WHAT THE TASK ASKS =>
Once the pictures have been removed, repeat the remainder of the records exactly.

EXERCISE INPUTS =>
<<<<

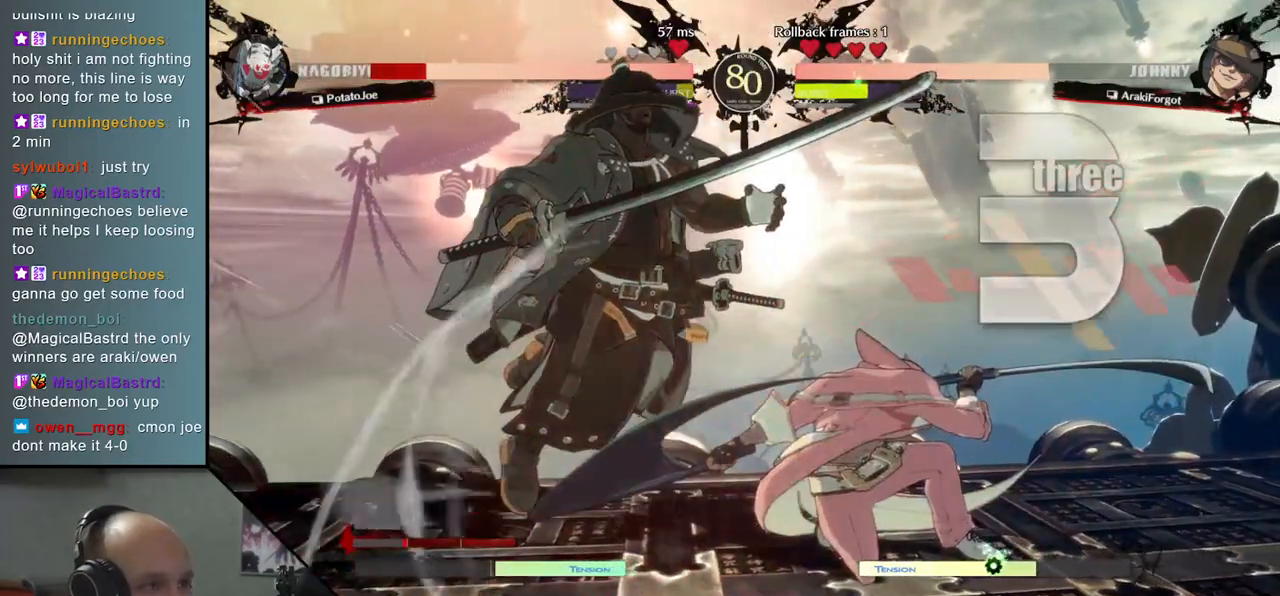
{"dt_ms": 500, "buttons": [], "left_stick": "down-left", "events": []}
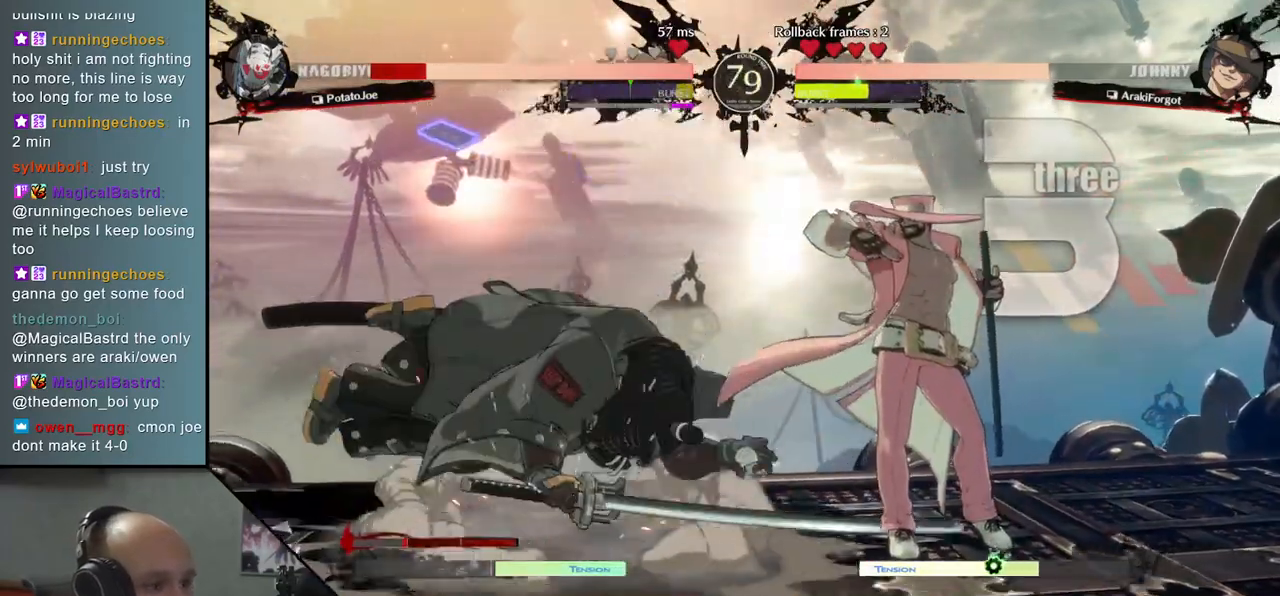
{"dt_ms": 500, "buttons": [], "left_stick": "down-left", "events": []}
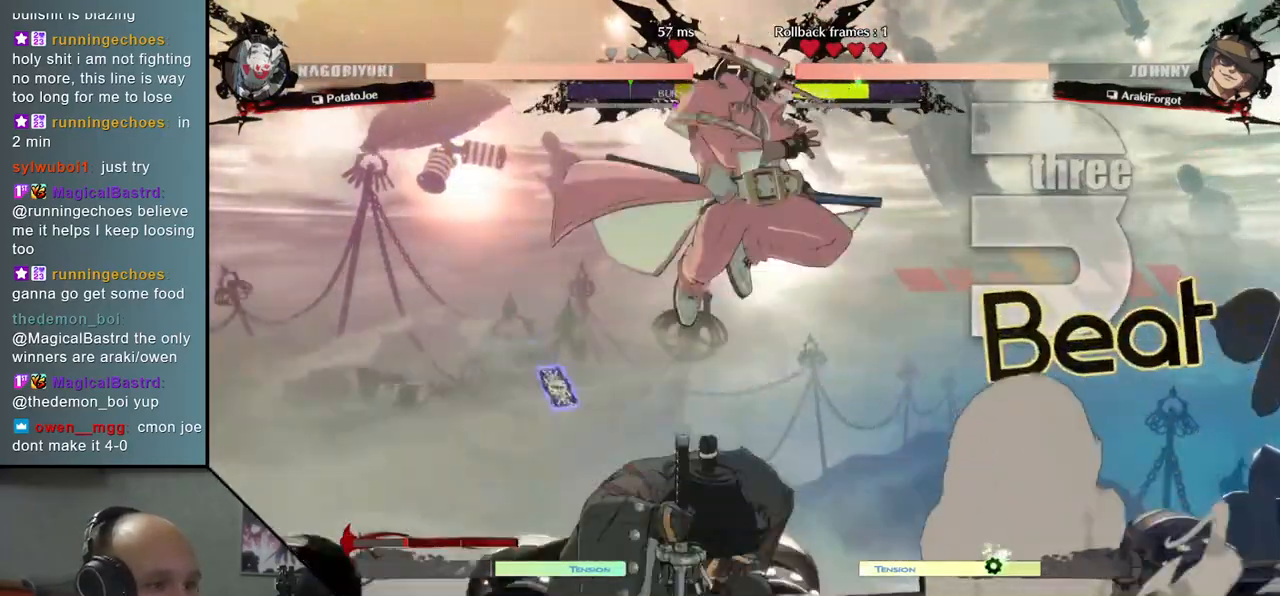
{"dt_ms": 500, "buttons": [], "left_stick": "right", "events": [[17, "left_stick", "left"], [333, "left_stick", "right"]]}
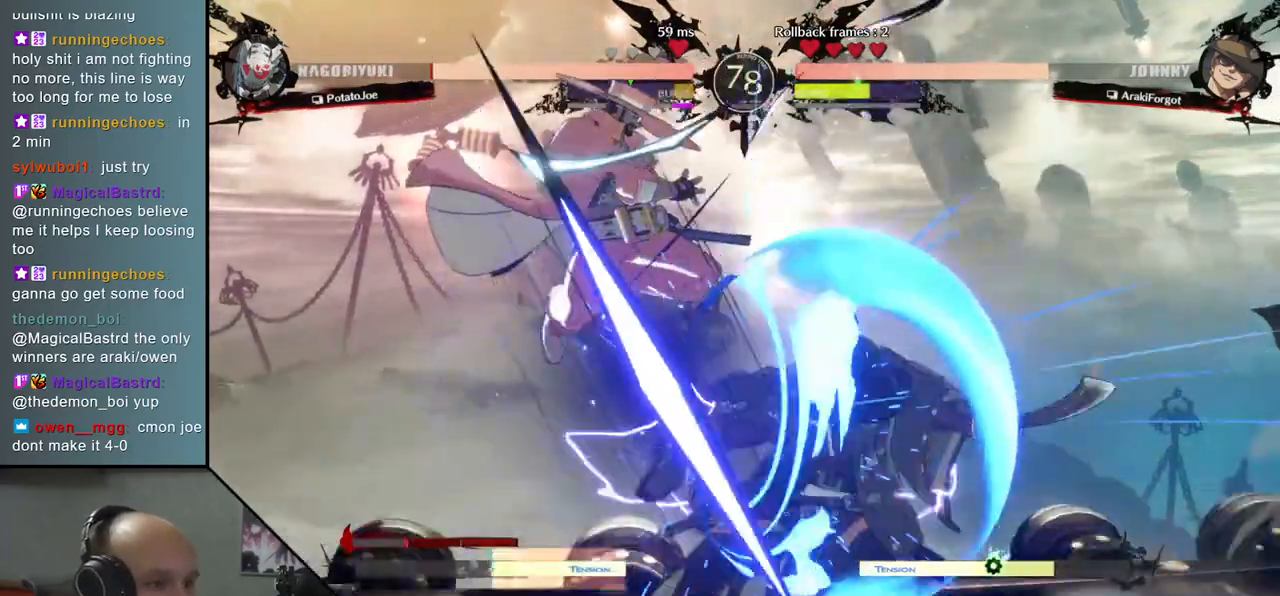
{"dt_ms": 500, "buttons": [], "left_stick": "down-right", "events": [[383, "left_stick", "down-right"]]}
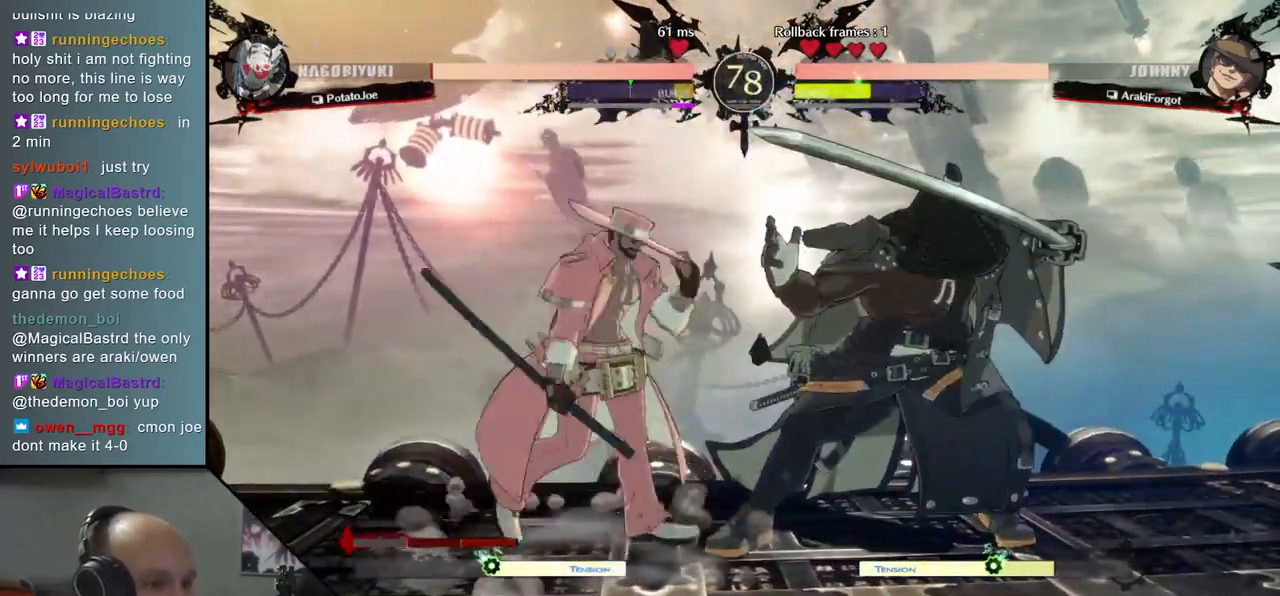
{"dt_ms": 500, "buttons": [], "left_stick": "down-right", "events": []}
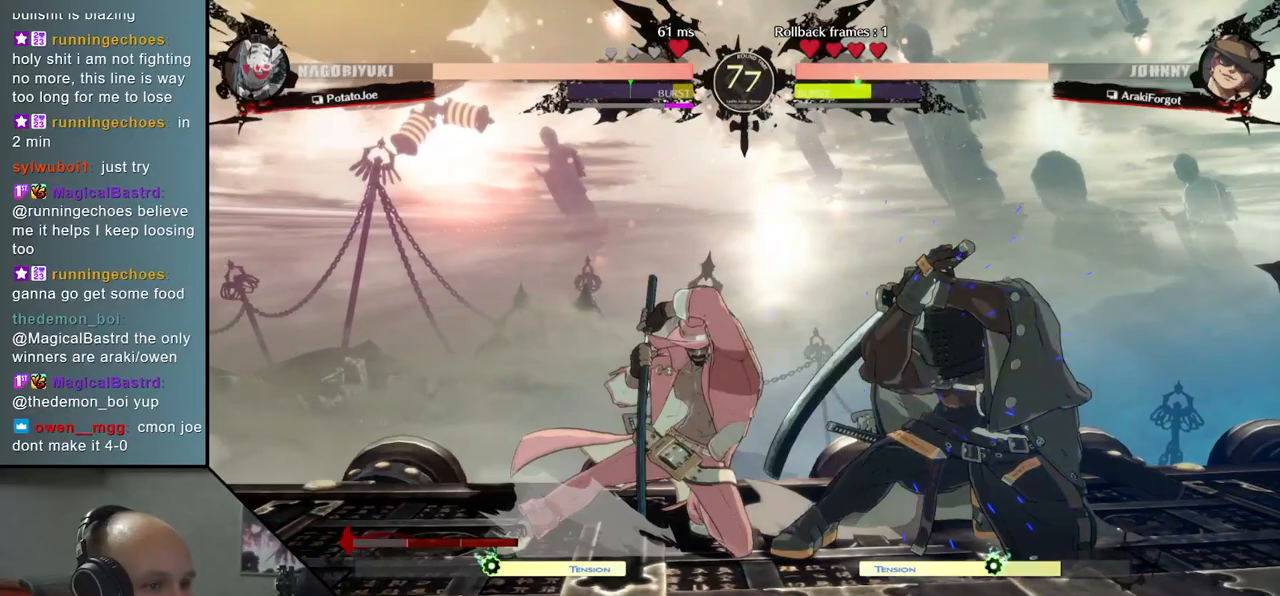
{"dt_ms": 500, "buttons": [], "left_stick": "down-right", "events": []}
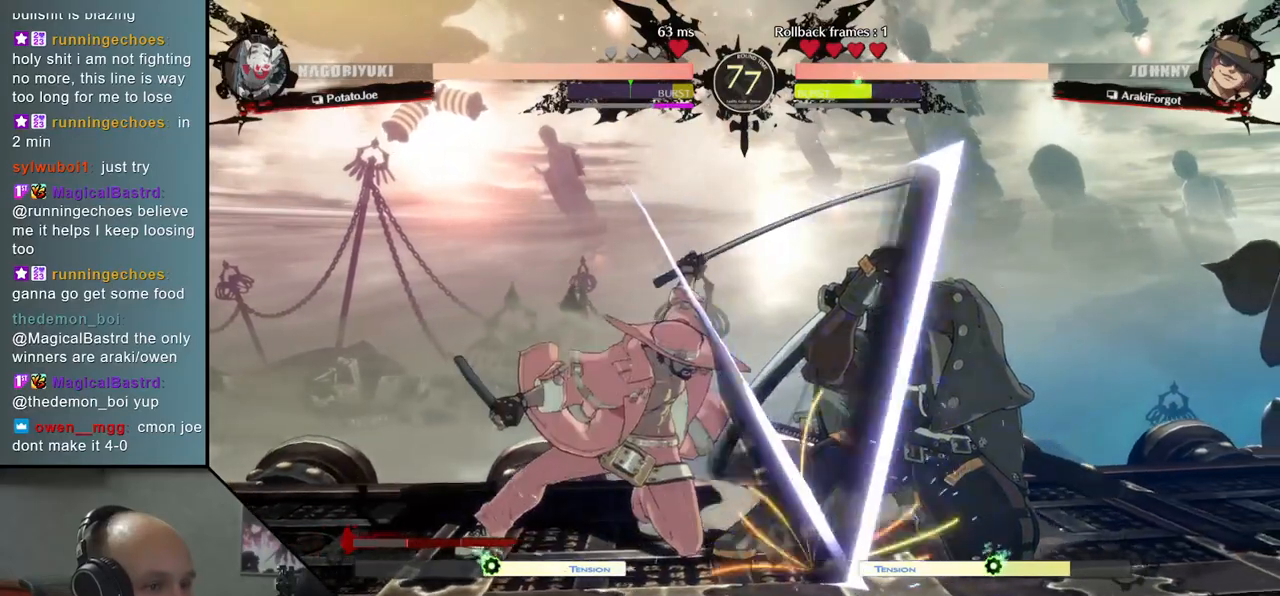
{"dt_ms": 500, "buttons": [], "left_stick": "down-right", "events": []}
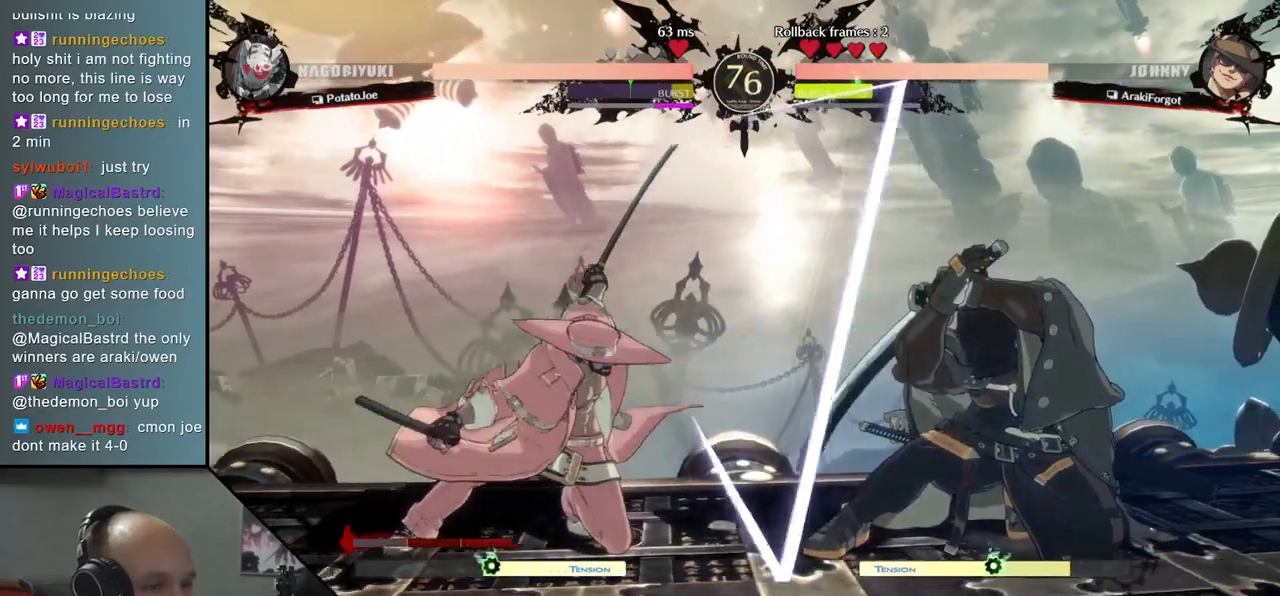
{"dt_ms": 500, "buttons": [], "left_stick": "down-right", "events": []}
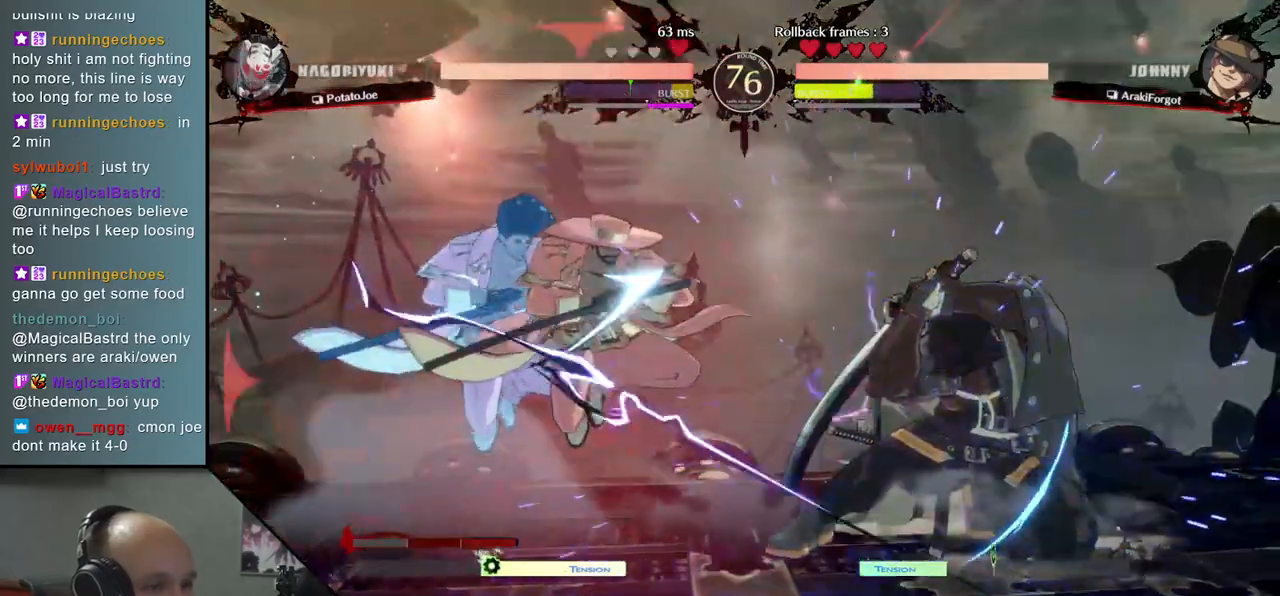
{"dt_ms": 1000, "buttons": [], "left_stick": "center", "events": [[417, "R1", "down"], [417, "R2", "down"], [417, "SQUARE", "down"], [417, "TRIANGLE", "down"], [617, "R1", "up"], [617, "R2", "up"], [617, "SQUARE", "up"], [617, "TRIANGLE", "up"], [983, "left_stick", "center"]]}
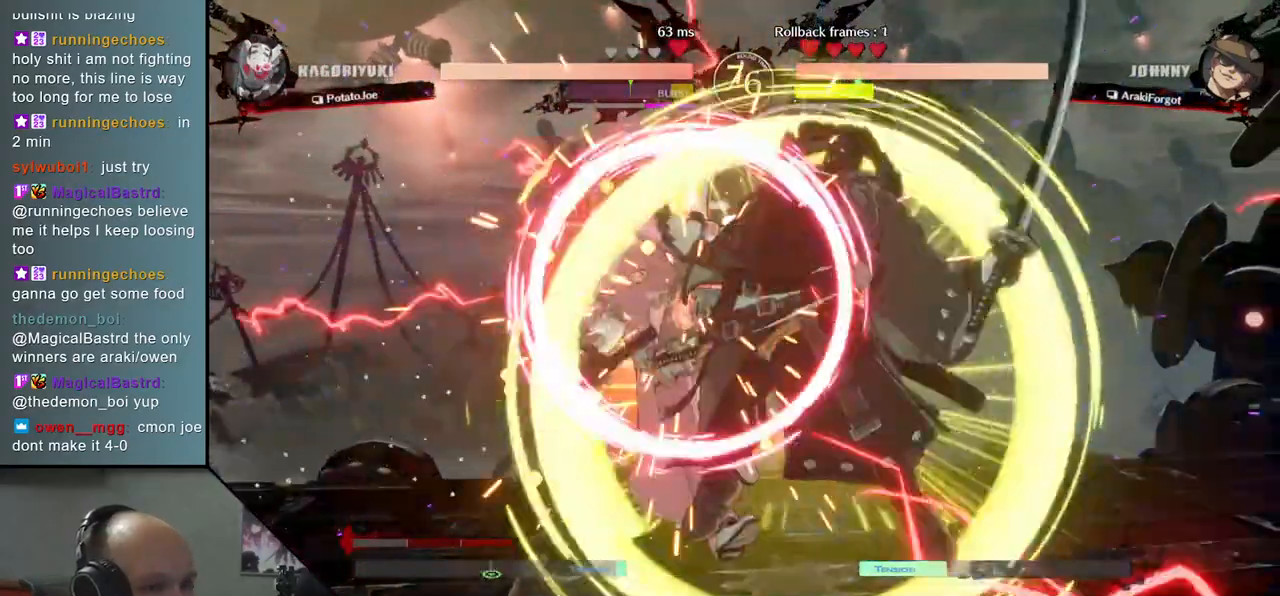
{"dt_ms": 500, "buttons": [], "left_stick": "center", "events": [[33, "TRIANGLE", "down"], [133, "TRIANGLE", "up"], [233, "TRIANGLE", "down"], [300, "TRIANGLE", "up"], [400, "TRIANGLE", "down"], [483, "TRIANGLE", "up"]]}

>>>>

THE COMPLETED TASK =>
{"dt_ms": 500, "buttons": [], "left_stick": "down-left", "events": []}
{"dt_ms": 500, "buttons": [], "left_stick": "down-left", "events": []}
{"dt_ms": 500, "buttons": [], "left_stick": "right", "events": [[17, "left_stick", "left"], [333, "left_stick", "right"]]}
{"dt_ms": 500, "buttons": [], "left_stick": "down-right", "events": [[383, "left_stick", "down-right"]]}
{"dt_ms": 500, "buttons": [], "left_stick": "down-right", "events": []}
{"dt_ms": 500, "buttons": [], "left_stick": "down-right", "events": []}
{"dt_ms": 500, "buttons": [], "left_stick": "down-right", "events": []}
{"dt_ms": 500, "buttons": [], "left_stick": "down-right", "events": []}
{"dt_ms": 1000, "buttons": [], "left_stick": "center", "events": [[417, "R1", "down"], [417, "R2", "down"], [417, "SQUARE", "down"], [417, "TRIANGLE", "down"], [617, "R1", "up"], [617, "R2", "up"], [617, "SQUARE", "up"], [617, "TRIANGLE", "up"], [983, "left_stick", "center"]]}
{"dt_ms": 500, "buttons": [], "left_stick": "center", "events": [[33, "TRIANGLE", "down"], [133, "TRIANGLE", "up"], [233, "TRIANGLE", "down"], [300, "TRIANGLE", "up"], [400, "TRIANGLE", "down"], [483, "TRIANGLE", "up"]]}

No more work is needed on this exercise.